Despite just basically being walking around and killing people the game didn't feel repetitive.
Arcade mode has three options. The first is Score attack which is just replaying the chapters except you score for kills. Then there is New York Minute and New York Minute Hardcore. New York minute is unlocked when you complete the game and the hardcore option is unlocked when you complete New York Minute. As I have not completed the game I have no idea what these are.
Multiplayer is the online mode.

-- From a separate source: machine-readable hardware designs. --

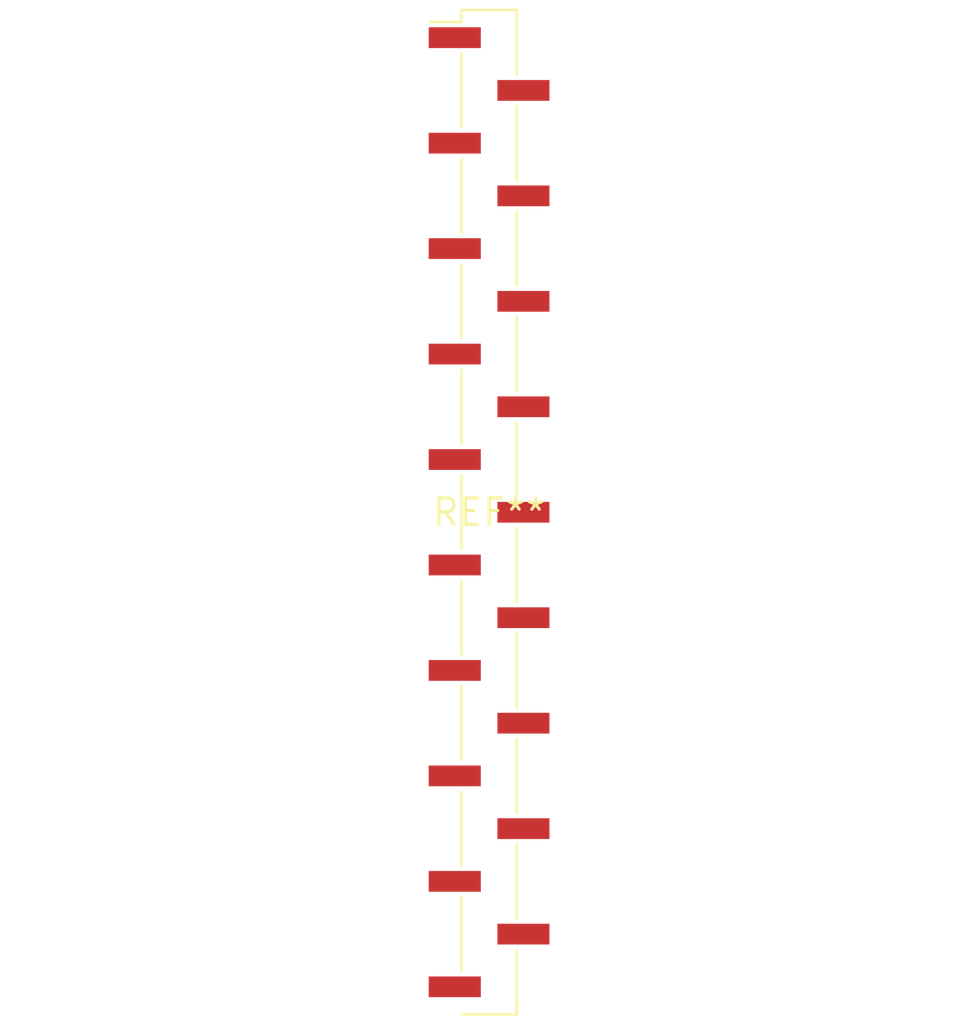
<source format=kicad_pcb>
(kicad_pcb (version 20240108) (generator pcbnew)

  (general
    (thickness 1.6)
  )

  (paper "A4")
  (layers
    (0 "F.Cu" signal)
    (31 "B.Cu" signal)
    (32 "B.Adhes" user "B.Adhesive")
    (33 "F.Adhes" user "F.Adhesive")
    (34 "B.Paste" user)
    (35 "F.Paste" user)
    (36 "B.SilkS" user "B.Silkscreen")
    (37 "F.SilkS" user "F.Silkscreen")
    (38 "B.Mask" user)
    (39 "F.Mask" user)
    (40 "Dwgs.User" user "User.Drawings")
    (41 "Cmts.User" user "User.Comments")
    (42 "Eco1.User" user "User.Eco1")
    (43 "Eco2.User" user "User.Eco2")
    (44 "Edge.Cuts" user)
    (45 "Margin" user)
    (46 "B.CrtYd" user "B.Courtyard")
    (47 "F.CrtYd" user "F.Courtyard")
    (48 "B.Fab" user)
    (49 "F.Fab" user)
    (50 "User.1" user)
    (51 "User.2" user)
    (52 "User.3" user)
    (53 "User.4" user)
    (54 "User.5" user)
    (55 "User.6" user)
    (56 "User.7" user)
    (57 "User.8" user)
    (58 "User.9" user)
  )

  (setup
    (pad_to_mask_clearance 0)
    (pcbplotparams
      (layerselection 0x00010fc_ffffffff)
      (plot_on_all_layers_selection 0x0000000_00000000)
      (disableapertmacros false)
      (usegerberextensions false)
      (usegerberattributes false)
      (usegerberadvancedattributes false)
      (creategerberjobfile false)
      (dashed_line_dash_ratio 12.000000)
      (dashed_line_gap_ratio 3.000000)
      (svgprecision 4)
      (plotframeref false)
      (viasonmask false)
      (mode 1)
      (useauxorigin false)
      (hpglpennumber 1)
      (hpglpenspeed 20)
      (hpglpendiameter 15.000000)
      (dxfpolygonmode false)
      (dxfimperialunits false)
      (dxfusepcbnewfont false)
      (psnegative false)
      (psa4output false)
      (plotreference false)
      (plotvalue false)
      (plotinvisibletext false)
      (sketchpadsonfab false)
      (subtractmaskfromsilk false)
      (outputformat 1)
      (mirror false)
      (drillshape 1)
      (scaleselection 1)
      (outputdirectory "")
    )
  )

  (net 0 "")

  (footprint "PinHeader_1x19_P2.54mm_Vertical_SMD_Pin1Left" (layer "F.Cu") (at 0 0))

)

</source>
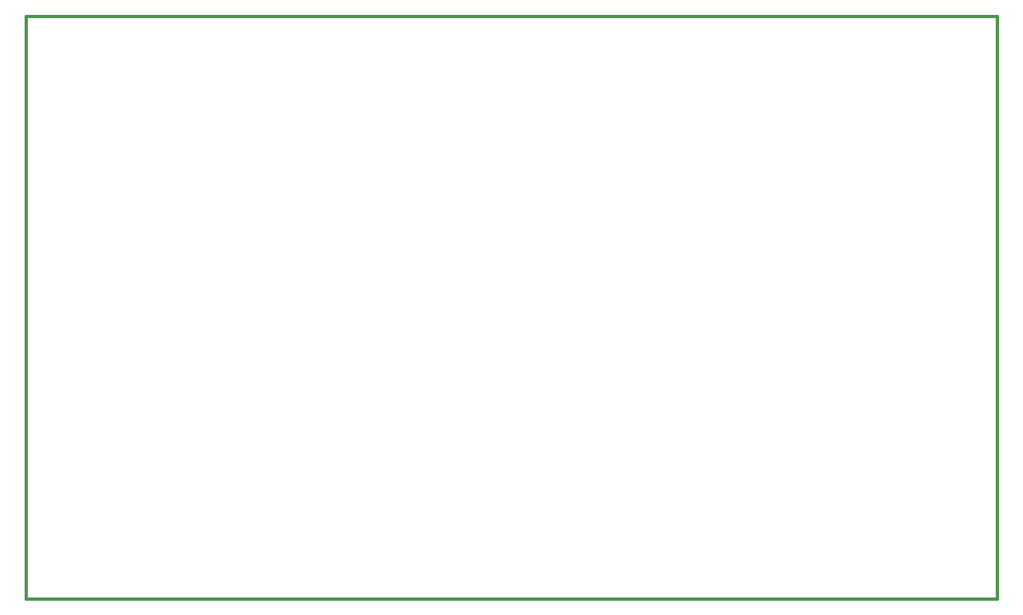
<source format=gbr>
G04 (created by PCBNEW-RS274X (2012-apr-16-27)-stable) date Fri 01 Nov 2013 05:20:25 GMT*
G01*
G70*
G90*
%MOIN*%
G04 Gerber Fmt 3.4, Leading zero omitted, Abs format*
%FSLAX34Y34*%
G04 APERTURE LIST*
%ADD10C,0.006000*%
%ADD11C,0.015000*%
G04 APERTURE END LIST*
G54D10*
G54D11*
X69975Y-10000D02*
X20025Y-10000D01*
X69975Y-39975D02*
X69975Y-10000D01*
X20025Y-39975D02*
X69975Y-39975D01*
X20025Y-10000D02*
X20025Y-39975D01*
M02*

</source>
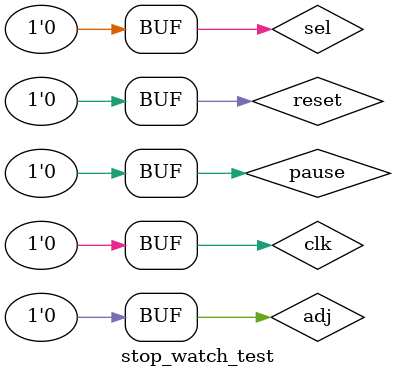
<source format=v>
`timescale 1ns / 1ps


module stop_watch_test;

	// Inputs
	reg reset;
	reg pause;
	reg sel;
	reg adj;
	reg clk;

	// Outputs
	wire [3:0] m0;
	wire [3:0] m1;
	wire [3:0] s0;
	wire [3:0] s1;
	wire [7:0] seg;
	wire [3:0] ad;

	// Instantiate the Unit Under Test (UUT)
	stop_watch uut (
		.reset(reset), 
		.pause(pause), 
		.sel(sel), 
		.adj(adj), 
		.clk(clk), 
		.m0(m0), 
		.m1(m1), 
		.s0(s0), 
		.s1(s1), 
		.seg(seg), 
		.ad(ad)
	);

	initial begin
		// Initialize Inputs
		reset = 0;
		pause = 0;
		sel = 0;
		adj = 0;
		clk = 0;

		// Wait 100 ns for global reset to finish
		#100;
        
		// Add stimulus here

	end
      
endmodule


</source>
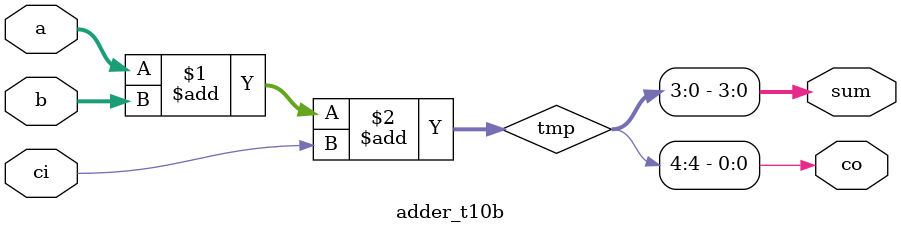
<source format=v>
module adder_t10a (co, sum, a, b, ci);
  output co;
  output [3:0] sum;
  input [3:0] a, b;
  input ci;
  wire [4:0] tmp;
  
  assign tmp = a + b + ci;
  assign #12 {co, sum} = tmp;
endmodule

module adder_t10b (co, sum, a, b, ci);
  output co;
  output [3:0] sum;
  input [3:0] a, b;
  input ci;
  wire [4:0] tmp;
  
  assign #12 tmp = a + b + ci;
  assign {co, sum} = tmp;
endmodule
</source>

This loads quite fast, which is surprising because loading time in the game wasn't always that fast.
Multiplayer gives you a number of options.
* Rookie team deathwatch
* Rookie deathmatch
* Team deathmatch
* Payne killed (needs to be unlocked)
* Gang wars (needs to be unlocked)
* Large team deathmatch (needs to be unlocked)
* Large deathmatch (needs to be unlocked)
While this may look, at a glance, a good amount of options half are locked and the other half are just deathmatches which is quite disappointing. I have to admit that the deathmatch game was better than I thought it would be though.
You do respawn instantly (assuming you press X to do so), although after being killed a couple of times without killing anyone it took a few seconds longer before I was able to respawn. After killing two people I could then respawn again instantly so it seems that as long as you can keep killing you'll be able to keep respawning quickly, not that it takes long anyway.
The voice of Max really suited him and the other characters sounded fine too. The music suited the game. It was almost sad music at the start to fit in with his new life and moving into new place. The music does get quite repetitive. I can't say I really noticed any other music during the game except when they were places like the Nightclub and music was playing there.
The graphics are amazing and detailed. The characters and settings all look realistic. The characters move like real people, although they did seem to walk with their legs a bit too bent. Sadly the graphics were often ruined with a horrible coloured camera effect, which made everything blurry and jumpy during videos and sometimes during the gameplay.
I don't mind when a video goes to the characters point of view for a few moments and shows their vision is blurry if, for example, they've taken drugs or are drunk, but to constantly keep showing them effects and worse is just annoying. Maybe they had a reason for it, perhaps to show how the character sees things, but you can imagine how he sees things from what he's doing and what is happening around him without the effects. They just made me feel sick and gave me a headache.
The cutscenes and death scenes are made more interesting with a comic strip style effect but even on this they sometimes add the strange colours.
As this is a new release it currently costs about £35 to buy this new and about £30 used from Amazon. It is also available on the xbox 360 for about the same price and for slightly less on the PC.
I didn't complete the game and really have no interest in doing so. By the half way through the first chapter I already knew that this would be the case as the effects were getting annoying and showed no signs of going away, but I kept playing in the hope that it would change or there would be more gameplay and less video. There might be a good story hidden somewhere and perhaps there is more gameplay later on, but it's just not enough to motivate me to continue and suffer through the effects.
However, for the gameplay that there was, it was well done. It was easy to move around, aim and shoot and the graphics are amazing without the effects.
If you like this type of game it's worth playing it, but personally I think Max Payne could have been so much better.